For each family, data_pdbs_cleanup function will be called, which checks to make sure that the member pdb files are present in the LFMPro/Data/Pdb folder, and then tries to load the pdb to ensure that it meets length and gaps criteria if any are provided in the options. If there are missing pdb files, the script will exit, prompting you to place the missing files in the data folder. If you have zipped pdb files, but not the text versions, you will be provided with shell commands/script to untar and copy these files to the LFMPro/Data/Pdb folder.

Mining for significant sites

After ensuring that all pdb files are present, the data_prepare_experiment function will generate the critical points along with the associated features for each of the pdbs. Upon completion of preprocessing, the function will return the list of proteins and families read from the specified experiment file. The indices and range of the family proteins will be useful in specifying which proteins to use in training or testing. Using these family definitions, we can now start mining process:

>> rep=mine_family_represent('globins', 'ptns',ptns([1:10]), 'rand',ptns([39:227]),'recache',1)

rep = 
        feats: [1296x14 double]
       scores: [1296x1 double]
     borderDs: [1296x1 double]
    threshold: 0.2560

Here, we gave globin-like proteins (1 through 10) as the family to be mined, and the rest of the proteins in the dataset as the outgroup. The return value of mine_family_represent is a struct that includes the representation of the family, and the threshold value is the lowest membership score for a member of the family.

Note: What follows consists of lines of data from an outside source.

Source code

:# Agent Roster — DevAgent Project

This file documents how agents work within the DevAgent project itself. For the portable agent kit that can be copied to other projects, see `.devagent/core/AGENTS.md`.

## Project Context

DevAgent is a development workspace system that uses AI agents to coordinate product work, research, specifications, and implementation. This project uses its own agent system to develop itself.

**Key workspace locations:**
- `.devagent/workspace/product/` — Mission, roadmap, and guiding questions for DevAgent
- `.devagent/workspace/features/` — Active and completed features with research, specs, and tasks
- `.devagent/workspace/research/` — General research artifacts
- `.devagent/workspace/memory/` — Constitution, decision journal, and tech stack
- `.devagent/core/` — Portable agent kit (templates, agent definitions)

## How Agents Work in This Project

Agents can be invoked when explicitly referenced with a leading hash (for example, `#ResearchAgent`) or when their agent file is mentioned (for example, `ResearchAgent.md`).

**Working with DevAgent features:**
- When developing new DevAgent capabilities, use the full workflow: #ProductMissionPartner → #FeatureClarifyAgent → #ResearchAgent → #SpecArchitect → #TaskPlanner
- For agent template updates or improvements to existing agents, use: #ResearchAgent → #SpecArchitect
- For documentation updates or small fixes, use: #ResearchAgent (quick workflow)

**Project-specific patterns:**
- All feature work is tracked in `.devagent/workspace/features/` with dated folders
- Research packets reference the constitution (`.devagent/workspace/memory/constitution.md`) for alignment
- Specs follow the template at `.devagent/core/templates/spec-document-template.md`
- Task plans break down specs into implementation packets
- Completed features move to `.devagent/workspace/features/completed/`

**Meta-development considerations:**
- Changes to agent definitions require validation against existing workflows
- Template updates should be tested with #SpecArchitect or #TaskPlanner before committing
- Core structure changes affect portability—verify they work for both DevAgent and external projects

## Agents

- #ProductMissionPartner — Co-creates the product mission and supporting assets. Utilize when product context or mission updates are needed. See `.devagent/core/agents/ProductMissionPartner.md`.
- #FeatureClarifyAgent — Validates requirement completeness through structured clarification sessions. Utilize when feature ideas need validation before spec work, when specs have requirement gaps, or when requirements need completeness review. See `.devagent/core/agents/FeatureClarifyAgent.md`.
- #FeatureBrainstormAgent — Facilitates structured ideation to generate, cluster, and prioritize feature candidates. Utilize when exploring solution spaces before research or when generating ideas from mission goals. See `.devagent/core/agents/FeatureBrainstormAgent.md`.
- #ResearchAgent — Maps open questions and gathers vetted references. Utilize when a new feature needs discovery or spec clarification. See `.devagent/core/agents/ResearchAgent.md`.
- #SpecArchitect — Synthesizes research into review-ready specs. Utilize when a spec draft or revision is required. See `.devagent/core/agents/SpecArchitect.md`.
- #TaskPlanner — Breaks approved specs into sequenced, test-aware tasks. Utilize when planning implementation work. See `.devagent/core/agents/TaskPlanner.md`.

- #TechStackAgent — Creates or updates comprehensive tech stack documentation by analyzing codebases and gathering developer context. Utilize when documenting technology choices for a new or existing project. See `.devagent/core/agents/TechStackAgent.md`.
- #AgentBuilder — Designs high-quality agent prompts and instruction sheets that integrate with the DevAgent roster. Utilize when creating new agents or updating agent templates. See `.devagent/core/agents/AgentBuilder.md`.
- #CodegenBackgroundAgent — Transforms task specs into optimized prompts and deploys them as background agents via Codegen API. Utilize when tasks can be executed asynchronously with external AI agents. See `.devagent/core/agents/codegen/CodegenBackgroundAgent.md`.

Examining and displaying the sites

The returning value feats is the feature vectors generated, and scores is the corresponding discriminative scores of these features. Now we can use these features and map them on to one of the proteins:

>> signatures_show('1irda', 'familyName','globins', 'numHits',1, 'pretty',1);
 1: 1  -->208. score=0.000 dist=0.035 count=1
  residues:  PHE43 HIS58 HIS87 TYR42 PHE46 LEU91 LEU29 HIS45 VAL62 LEU86 PHE33 LEU83 VAL93
  atoms:  PHE43(N,CB,CG,CD1,CA,CE1,CZ,CD2,CE2) HIS58(CB,CG,ND1,CD2,CE1,NE2,O,CA) HIS87(CA,CB,CG,ND1,CD2,CE1,NE2) TYR42(CB,CG,CA,CD1,C,O) PHE46(CE1,CZ,CD1,CE2) LEU91(CB,CG,CD1,CD2) LEU29(CD1,CD2) HIS45(CE1,NE2) VAL62(CB,CG2) LEU86(CG,CD2) PHE33(CZ) LEU83(CD1) VAL93(CG2)
drawing the protein...
drawing the local sites found...

Figure. mapping of top scoring representative features of Globins family onto protein 1irda.

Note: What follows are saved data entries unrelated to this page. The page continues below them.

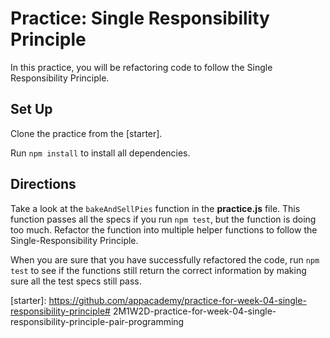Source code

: # Practice: Single Responsibility Principle

In this practice, you will be refactoring code to follow the Single
Responsibility Principle.

## Set Up

Clone the practice from the [starter].

Run `npm install` to install all dependencies.

## Directions

Take a look at the `bakeAndSellPies` function in the __practice.js__ file. This
function passes all the specs if you run `npm test`, but the function is doing
too much. Refactor the function into multiple helper functions to follow the
Single-Responsibility Principle.

When you are sure that you have successfully refactored the code, run `npm test`
to see if the functions still return the correct information by making sure all
the test specs still pass.

[starter]: https://github.com/appacademy/practice-for-week-04-single-responsibility-principle# 2M1W2D-practice-for-week-04-single-responsibility-principle-pair-programming
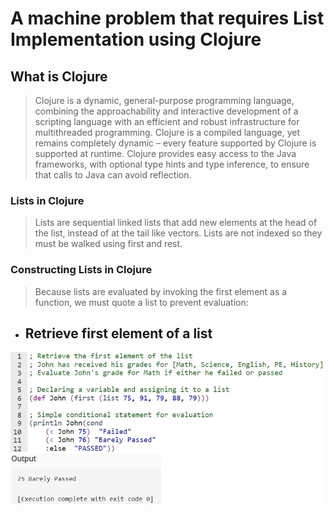# A machine problem that requires List Implementation using Clojure

## What is Clojure
>Clojure is a dynamic, general-purpose programming language, combining the approachability and interactive development of a scripting language with an efficient and robust infrastructure for multithreaded programming. Clojure is a compiled language, yet remains completely dynamic – every feature supported by Clojure is supported at runtime. Clojure provides easy access to the Java frameworks, with optional type hints and type inference, to ensure that calls to Java can avoid reflection.

### Lists in Clojure
>Lists are sequential linked lists that add new elements at the head of the list, instead of at the tail like vectors.
>Lists are not indexed so they must be walked using first and rest.

### Constructing Lists in Clojure
>Because lists are evaluated by invoking the first element as a function, we must quote a list to prevent evaluation:

- ## **Retrieve first element of a list**

![](Screenshots/clojure.jpg)
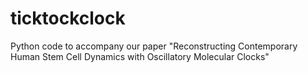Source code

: # ticktockclock
Python code to accompany our paper "Reconstructing Contemporary Human Stem Cell Dynamics with Oscillatory Molecular Clocks"
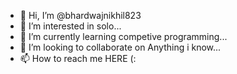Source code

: - 👋 Hi, I’m @bhardwajnikhil823
- 👀 I’m interested in solo...
- 🌱 I’m currently learning competive programming...
- 💞️ I’m looking to collaborate on Anything i know...
- 📫 How to reach me HERE (:

<!---
bhardwajnikhil823/bhardwajnikhil823 is a ✨ special ✨ repository because its `README.md` (this file) appears on your GitHub profile.
You can click the Preview link to take a look at your changes.
--->
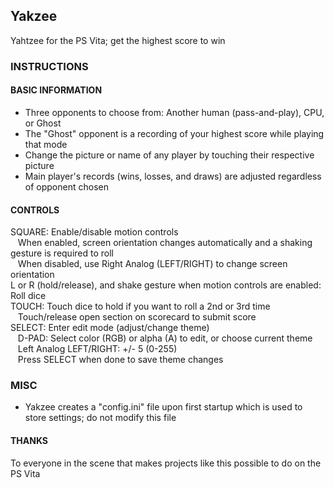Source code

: ## Yakzee 
Yahtzee for the PS Vita; get the highest score to win  


### INSTRUCTIONS  

#### BASIC INFORMATION  
- Three opponents to choose from: Another human (pass-and-play), CPU, or Ghost  
- The "Ghost" opponent is a recording of your highest score while playing that mode  
- Change the picture or name of any player by touching their respective picture  
- Main player's records (wins, losses, and draws) are adjusted regardless of opponent chosen  

#### CONTROLS  
SQUARE: Enable/disable motion controls  
&nbsp; &nbsp;When enabled, screen orientation changes automatically and a shaking gesture is required to roll  
&nbsp; &nbsp;When disabled, use Right Analog (LEFT/RIGHT) to change screen orientation  
L or R (hold/release), and shake gesture when motion controls are enabled: Roll dice  
TOUCH: Touch dice to hold if you want to roll a 2nd or 3rd time  
&nbsp; &nbsp;Touch/release open section on scorecard to submit score  
SELECT: Enter edit mode (adjust/change theme)  
&nbsp; &nbsp;D-PAD: Select color (RGB) or alpha (A) to edit, or choose current theme  
&nbsp; &nbsp;Left Analog LEFT/RIGHT: +/- 5 (0-255)  
&nbsp; &nbsp;Press SELECT when done to save theme changes  

### MISC  
- Yakzee creates a "config.ini" file upon first startup which is used to store settings; do not modify this file  

#### THANKS  
To everyone in the scene that makes projects like this possible to do on the PS Vita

In the Matlab window, you can use click&drag the mouse to rotate the protein. To turn on the labelling of the residues, pass the parameters 'label',1.

The figure above shows the top representative critical point with its spherical neighborhood, perfectly allocated at the heme-binding pocket of the protein 1irdA – human hemoglogin alpha subunit. This metal binding pocket is highly conserved in the Globins family and its presence is critical for the function of the protein. The Histidine residues 58 and 87 responsible for binding Iron atom are contained within this spatial neighborhood. The residues within the representative site are given in the output, along with the detailed atom list.

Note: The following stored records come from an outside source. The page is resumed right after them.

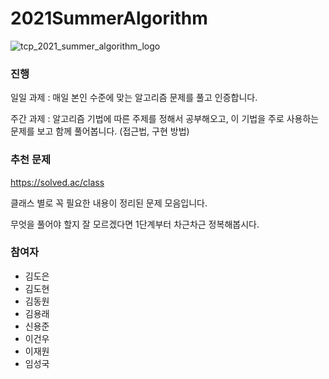 # 2021SummerAlgorithm

![tcp_2021_summer_algorithm_logo](https://user-images.githubusercontent.com/28296575/131130487-06c3ef84-878d-47c5-a888-0e55f12612ca.png)


### 진행
일일 과제 : 매일 본인 수준에 맞는 알고리즘 문제를 풀고 인증합니다.

주간 과제 : 알고리즘 기법에 따른 주제를 정해서 공부해오고, 이 기법을 주로 사용하는 문제를 보고 함께 풀어봅니다. (접근법, 구현 방법)

### 추천 문제
https://solved.ac/class

클래스 별로 꼭 필요한 내용이 정리된 문제 모음입니다.

무엇을 풀어야 할지 잘 모르겠다면 1단계부터 차근차근 정복해봅시다.


### 참여자
- 김도은
- 김도현
- 김동원
- 김용래
- 신용준
- 이건우
- 이재원
- 임성국
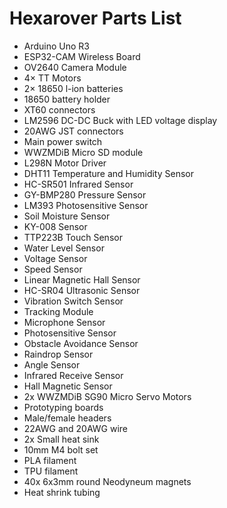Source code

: Hexarover Parts List
====

- Arduino Uno R3
- ESP32-CAM Wireless Board
- OV2640 Camera Module
- 4× TT Motors
- 2× 18650 l-ion batteries
- 18650 battery holder
- XT60 connectors
- LM2596 DC-DC Buck with LED voltage display
- 20AWG JST connectors
- Main power switch
- WWZMDiB Micro SD module
- L298N Motor Driver
- DHT11 Temperature and Humidity Sensor
- HC-SR501 Infrared Sensor
- GY-BMP280 Pressure Sensor
- LM393 Photosensitive Sensor
- Soil Moisture Sensor
- KY-008 Sensor
- TTP223B Touch Sensor
- Water Level Sensor
- Voltage Sensor
- Speed Sensor
- Linear Magnetic Hall Sensor
- HC-SR04 Ultrasonic Sensor
- Vibration Switch Sensor
- Tracking Module
- Microphone Sensor
- Photosensitive Sensor
- Obstacle Avoidance Sensor
- Raindrop Sensor
- Angle Sensor
- Infrared Receive Sensor
- Hall Magnetic Sensor
- 2x WWZMDiB SG90 Micro Servo Motors
- Prototyping boards
- Male/female headers
- 22AWG and 20AWG wire
- 2x Small heat sink
- 10mm M4 bolt set
- PLA filament
- TPU filament
- 40x 6x3mm round Neodyneum magnets
- Heat shrink tubing
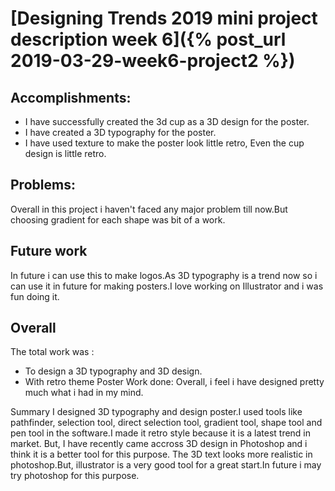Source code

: 
# [Designing Trends 2019 mini project description week 6]({% post_url 2019-03-29-week6-project2 %})
## Accomplishments:
* I have successfully created the 3d cup as a 3D design for the poster.
* I have created a 3D typography for the poster.
* I have used texture to make the poster look little retro, Even the cup design is little retro.

## Problems:
Overall in this project i haven't faced any major problem till now.But choosing gradient for each shape was bit of a work.

## Future work
In future i can use this to make logos.As 3D typography is a trend now so i can use it in future for making posters.I love working on Illustrator and i was fun doing it.

## Overall
The total work  was :
* To design a 3D typography and 3D design. 
* With retro theme Poster
Work done:
Overall, i feel i have designed pretty much what i had in my mind.

Summary
I designed 3D typography and design poster.I used tools like pathfinder, selection tool, direct selection tool, gradient tool, shape tool and pen tool in the software.I made it retro style because it is a latest trend in market.
But, I have recently came accross 3D design in Photoshop and i think it is a better tool for this purpose. The 3D text looks more realistic in photoshop.But, illustrator is a very good tool for a great start.In future i may try photoshop for this purpose.

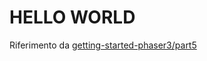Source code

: HELLO WORLD
===========

Riferimento da [getting-started-phaser3/part5](https://phaser.io/tutorials/getting-started-phaser3/part5)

It is also possible to see the rest of the features mapped on to the protein space (use numFeats parameter in signatures_show function. The function signatures_show matches the submitted features to the features generated from the given protein by minimizing the distances between them, which may cause more than one representative feature to map onto same feature of the protein. The count value shows the number of such representative features. To make the mapping unique, you can pass doSimilarOnesFilter option as 1 in mine_sites function.